Auf der 13. Hamburg Offshore Wind Conference, die vor einer Woche stattfand, stellten Experten verschiedene europäische Offshore-Märkte vor. Dabei zeigten sich besonders in Nordeuropa signifikante Unterschiede zwischen den einzelnen Ländern.

Dänemark gilt weltweit als das Mutterland der Windenergie. In den letzten 30 Jahren hat sich die Branche dort zu einem bedeutenden Wirtschaftszweig entwickelt, in dem mittlerweile über 30.000 der insgesamt rund 5,7 Millionen Dänen beschäftigt sind. Allein der Jahresumsatz der Turbinenbauer liegt bei 7,2 Milliarden Euro – kein Wunder, stellt Dänemark mit Vestas doch den größten Turbinenhersteller der Welt.

Aber auch in der Stromerzeugung aus erneuerbaren Energien liegt das Königreich ganz weit vorne. Der nationale Klimaschutzplan sieht vor, dass bis zum Jahr 2050 die gesamte dänische Stromversorgung durch Erneuerbare gedeckt wird und das Land ist bereits jetzt sehr weit auf diesem Weg.

Den größten Anteil daran hat mit rund 40 Prozent die Windenergie. Morten Basse Jensen, der Vorsitzende des dänischen Clusters Offshoreenergy.dk, betonte bei der Konferenz in Hamburg, dass dieser Anteil bis 2020 noch auf 60 Prozent ausgebaut werden soll. Am 9. Juli 2015 machte Dänemark international auf sich aufmerksam, als heimische Turbinen 140 Prozent der Strommenge produzierten, die das Land im Durchschnitt benötigt.

Turbinen mit einer Leistung von 4,8 Gigawatt sind bereits installiert, darunter auch verschiedene Offshore-Projekte. Bis 2020 ist laut Jensen ein weiterer Ausbau der Offshore-Windindustrie auf 1,5GW geplant. Dazu gehören vor allem die Projekte Horns Rev 3 sowie die Gebiete um Kriegers Flak, die direkt an die deutsche AWZ in der Ostsee grenzen. Des Weiteren will Dänemark in den kommenden Jahren mehrere Projekte realisieren, die als 'Near Shore'-Windparks geplant sind, d.h. die in einem Abstand von bis zu 12 Kilometern vor der Küste stehen. „Wir haben 'near shore' schließlich erfunden und wollen bis 2020 verschiedene Windparks mit einer Leistung von 450MW bauen“, so Jensen.

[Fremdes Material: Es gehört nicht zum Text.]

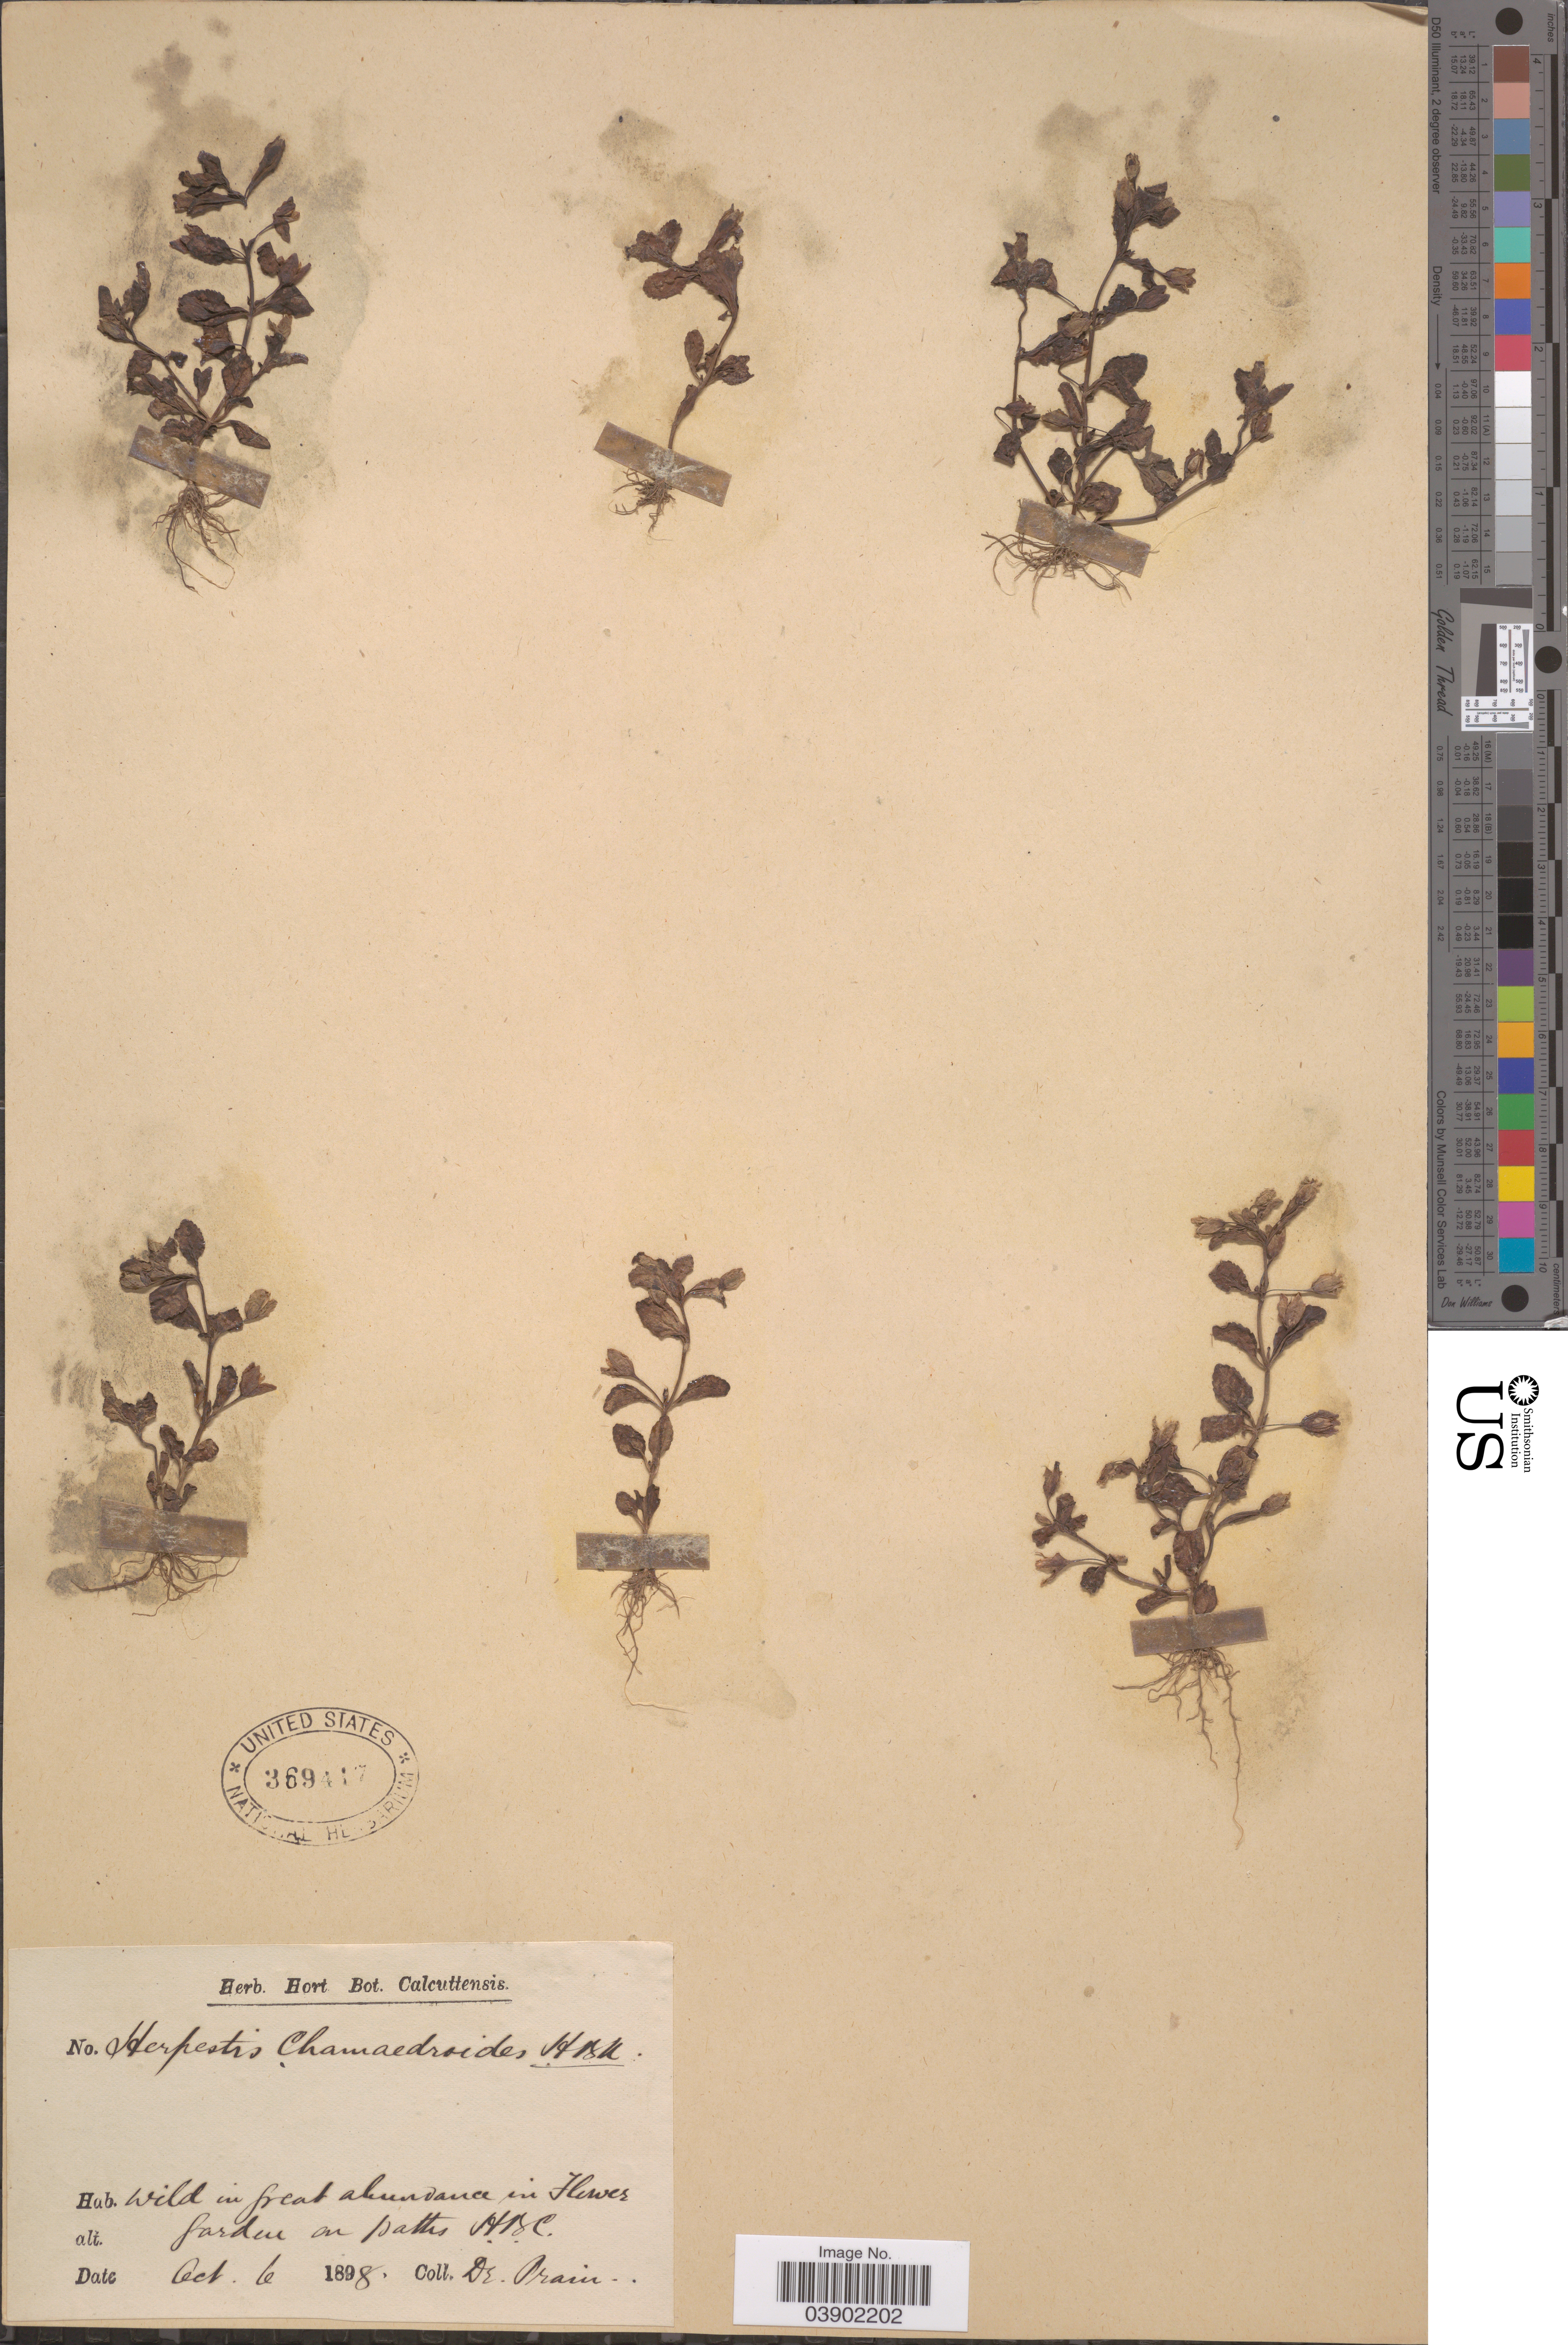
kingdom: Plantae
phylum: Tracheophyta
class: Magnoliopsida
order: Lamiales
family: Plantaginaceae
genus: Bacopa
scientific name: Bacopa chamaedryoides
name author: (Kunth) Wettst.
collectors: -- Prain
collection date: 1898-10-06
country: India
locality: Garden on paths.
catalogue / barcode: US 369417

Der Zuschlag für den 400MW-Offshore-Windpark Horns Rev 3 in der Nordsee ging dabei kürzlich an das schwedische Energieunternehmen Vattenfall, das mit einem besonders niedrigen Preis für den zu erzeugenden Strom punkten konnte: Erstmals wurde Offshore-Windstrom für 10,31 Cent/kWh auf dem Markt angeboten. Der dänische Energieminister Rasmus Helveg Petersen kommentierte diese Entwicklung: „Mit Horns Rev 3 schreibt Dänemark Windenergie-Geschichte, indem wir signifikante Preisreduktionen im Offshore-Sektor umsetzen. Der niedrige Preis ist nicht nur gut für Dänemark, sondern gut für die internationale Energiewende.“

Karte von Horns Rev 3 (Quelle: Danish Energy Agency)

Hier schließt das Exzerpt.